One of the things I've observed with malignant personalities is that they seem to sense when you've caught on to their act. This is also the point at which they begin to avoid you. Whether it's because they're uncomfortable facing you, or they're worried you possess enough information to expose them, or they're no longer getting their narcissistic "supply" from you, they no longer want to be in your presence.
If you've known a narcissistic individual for a while, and she's selected you as a target, the discovery of her disordered personality usually comes at the end of the relationship. That's when she decides you no longer serve her purpose, and she is ready to discard you. Typically, this is done in a cruel and humiliating manner. If you had a "friendship" with this person, you can consider her actions a betrayal, because she had previously gained your trust and probably access to your secrets as well. It's this insider information that served her well, as she plotted ways to bring you down.
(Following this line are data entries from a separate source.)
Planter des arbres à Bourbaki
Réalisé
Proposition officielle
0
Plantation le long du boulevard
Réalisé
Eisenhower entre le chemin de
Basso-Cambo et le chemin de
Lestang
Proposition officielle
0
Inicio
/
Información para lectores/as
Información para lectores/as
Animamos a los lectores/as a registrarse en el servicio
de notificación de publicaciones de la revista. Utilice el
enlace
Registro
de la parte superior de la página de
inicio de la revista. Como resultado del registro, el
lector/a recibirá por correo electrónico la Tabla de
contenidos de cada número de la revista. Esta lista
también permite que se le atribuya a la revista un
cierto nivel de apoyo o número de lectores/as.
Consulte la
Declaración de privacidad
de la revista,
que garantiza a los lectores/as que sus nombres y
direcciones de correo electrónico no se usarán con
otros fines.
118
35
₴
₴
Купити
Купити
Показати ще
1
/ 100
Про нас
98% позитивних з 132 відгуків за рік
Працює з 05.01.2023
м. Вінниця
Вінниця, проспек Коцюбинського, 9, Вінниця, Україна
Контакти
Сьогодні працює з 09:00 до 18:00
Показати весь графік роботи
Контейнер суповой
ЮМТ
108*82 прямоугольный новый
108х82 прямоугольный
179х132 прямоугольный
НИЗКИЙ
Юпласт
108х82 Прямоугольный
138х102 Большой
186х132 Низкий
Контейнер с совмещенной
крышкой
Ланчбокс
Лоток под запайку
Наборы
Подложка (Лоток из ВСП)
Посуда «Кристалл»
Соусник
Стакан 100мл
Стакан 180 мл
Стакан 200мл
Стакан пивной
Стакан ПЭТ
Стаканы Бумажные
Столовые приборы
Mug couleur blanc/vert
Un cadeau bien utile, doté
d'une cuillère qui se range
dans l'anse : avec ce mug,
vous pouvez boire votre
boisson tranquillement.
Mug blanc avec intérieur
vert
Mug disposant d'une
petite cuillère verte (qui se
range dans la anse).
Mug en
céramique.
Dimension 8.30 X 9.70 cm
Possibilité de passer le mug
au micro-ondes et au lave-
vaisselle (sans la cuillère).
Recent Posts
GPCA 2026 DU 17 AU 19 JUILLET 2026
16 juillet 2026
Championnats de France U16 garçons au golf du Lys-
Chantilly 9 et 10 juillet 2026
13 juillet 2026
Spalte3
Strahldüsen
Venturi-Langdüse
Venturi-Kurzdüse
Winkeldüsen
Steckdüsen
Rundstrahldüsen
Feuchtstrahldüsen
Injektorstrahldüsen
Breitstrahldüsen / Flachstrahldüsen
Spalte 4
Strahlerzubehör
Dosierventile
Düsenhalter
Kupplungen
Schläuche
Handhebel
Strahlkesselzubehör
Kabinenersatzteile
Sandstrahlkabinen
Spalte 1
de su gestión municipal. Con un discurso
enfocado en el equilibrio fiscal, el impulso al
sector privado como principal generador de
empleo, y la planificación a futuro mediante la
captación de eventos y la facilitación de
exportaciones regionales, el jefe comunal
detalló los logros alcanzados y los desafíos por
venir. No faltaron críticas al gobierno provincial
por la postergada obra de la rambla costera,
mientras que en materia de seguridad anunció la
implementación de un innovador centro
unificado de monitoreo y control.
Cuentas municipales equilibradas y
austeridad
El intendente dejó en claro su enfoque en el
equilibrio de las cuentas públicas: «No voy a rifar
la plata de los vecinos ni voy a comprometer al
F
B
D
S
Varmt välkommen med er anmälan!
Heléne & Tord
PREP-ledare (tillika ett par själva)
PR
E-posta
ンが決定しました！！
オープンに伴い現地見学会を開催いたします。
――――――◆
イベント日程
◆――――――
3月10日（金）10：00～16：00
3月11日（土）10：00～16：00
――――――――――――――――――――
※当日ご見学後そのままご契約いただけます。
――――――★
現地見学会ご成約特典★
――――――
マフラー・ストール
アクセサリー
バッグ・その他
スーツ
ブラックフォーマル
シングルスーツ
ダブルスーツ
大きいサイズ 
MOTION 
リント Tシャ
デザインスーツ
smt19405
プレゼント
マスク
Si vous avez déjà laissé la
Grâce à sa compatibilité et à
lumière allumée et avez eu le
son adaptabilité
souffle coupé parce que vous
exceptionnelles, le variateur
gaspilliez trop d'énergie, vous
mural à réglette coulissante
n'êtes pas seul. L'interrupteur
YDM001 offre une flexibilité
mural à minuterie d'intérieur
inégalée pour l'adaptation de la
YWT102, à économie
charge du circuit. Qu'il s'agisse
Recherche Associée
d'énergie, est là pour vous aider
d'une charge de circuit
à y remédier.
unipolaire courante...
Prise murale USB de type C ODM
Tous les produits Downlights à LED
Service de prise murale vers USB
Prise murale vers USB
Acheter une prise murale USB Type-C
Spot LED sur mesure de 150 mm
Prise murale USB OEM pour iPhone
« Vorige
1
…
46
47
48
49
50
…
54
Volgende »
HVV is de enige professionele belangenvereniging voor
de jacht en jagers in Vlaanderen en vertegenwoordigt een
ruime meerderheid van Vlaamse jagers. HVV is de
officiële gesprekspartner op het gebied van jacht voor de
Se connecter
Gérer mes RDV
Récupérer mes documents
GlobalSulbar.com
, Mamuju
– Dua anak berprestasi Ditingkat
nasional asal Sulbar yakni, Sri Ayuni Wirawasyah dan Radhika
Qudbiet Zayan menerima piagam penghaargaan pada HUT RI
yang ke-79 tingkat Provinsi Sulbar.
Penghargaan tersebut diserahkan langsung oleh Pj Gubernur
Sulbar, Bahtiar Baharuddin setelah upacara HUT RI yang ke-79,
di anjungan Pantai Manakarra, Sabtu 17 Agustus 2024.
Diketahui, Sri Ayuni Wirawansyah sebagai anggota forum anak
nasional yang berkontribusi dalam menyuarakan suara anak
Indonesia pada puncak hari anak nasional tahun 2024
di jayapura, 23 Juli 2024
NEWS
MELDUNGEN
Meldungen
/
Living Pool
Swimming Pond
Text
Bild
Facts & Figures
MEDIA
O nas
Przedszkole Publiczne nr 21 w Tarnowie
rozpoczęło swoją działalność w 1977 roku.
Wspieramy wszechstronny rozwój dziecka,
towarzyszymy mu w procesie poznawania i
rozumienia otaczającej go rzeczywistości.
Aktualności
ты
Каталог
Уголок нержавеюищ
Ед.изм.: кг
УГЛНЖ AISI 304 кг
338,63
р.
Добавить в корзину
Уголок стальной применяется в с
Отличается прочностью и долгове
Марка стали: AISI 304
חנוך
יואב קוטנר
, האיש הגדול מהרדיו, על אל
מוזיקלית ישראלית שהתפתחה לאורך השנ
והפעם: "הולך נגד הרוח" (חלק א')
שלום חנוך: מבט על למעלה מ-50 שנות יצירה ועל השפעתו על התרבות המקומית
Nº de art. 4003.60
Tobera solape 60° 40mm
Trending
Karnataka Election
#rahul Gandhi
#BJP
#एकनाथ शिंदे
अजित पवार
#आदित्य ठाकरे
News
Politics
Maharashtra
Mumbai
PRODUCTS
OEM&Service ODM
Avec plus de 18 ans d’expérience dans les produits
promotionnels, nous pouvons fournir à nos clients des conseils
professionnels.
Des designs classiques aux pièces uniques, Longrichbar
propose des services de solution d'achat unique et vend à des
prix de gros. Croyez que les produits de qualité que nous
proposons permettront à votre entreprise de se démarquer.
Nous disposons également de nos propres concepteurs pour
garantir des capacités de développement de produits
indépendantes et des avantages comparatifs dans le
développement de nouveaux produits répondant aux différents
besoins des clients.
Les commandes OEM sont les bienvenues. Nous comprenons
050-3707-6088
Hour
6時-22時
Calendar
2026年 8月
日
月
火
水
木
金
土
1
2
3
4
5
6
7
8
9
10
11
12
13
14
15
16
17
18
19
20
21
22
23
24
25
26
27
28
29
It would be a rare narcissist who didn't wage a smear campaign at this point, as she attempts to assassinate your character and turn you into a social outcast. Actually, according to the typical pattern of narcissistic abuse, the false rumors probably started much earlier, months, or even longer, before you realized you had an emotion predator in your life.
It's been a few years since a female malignant narcissist "frenemy" left my side. During this experience, I learned a few things about these dark souls who often hide behind a mask of piety. Perhaps the best advice I can give is to read up on this all-too-prevalent disorder, so you clearly understand what to look for when meeting a new person for the first time.
In the aftermath of my narcissistic encounter, I met other women who seemed to fit the criteria. This I could sense right away. The strange thing is that they also seemed to know that I knew that their carefully polished exterior was fake. The fact that I knew this appeared to frighten them so much that they didn't try to bother me.
There is a saying that "knowledge is power." This is very true when dealing with a malignant narcissist.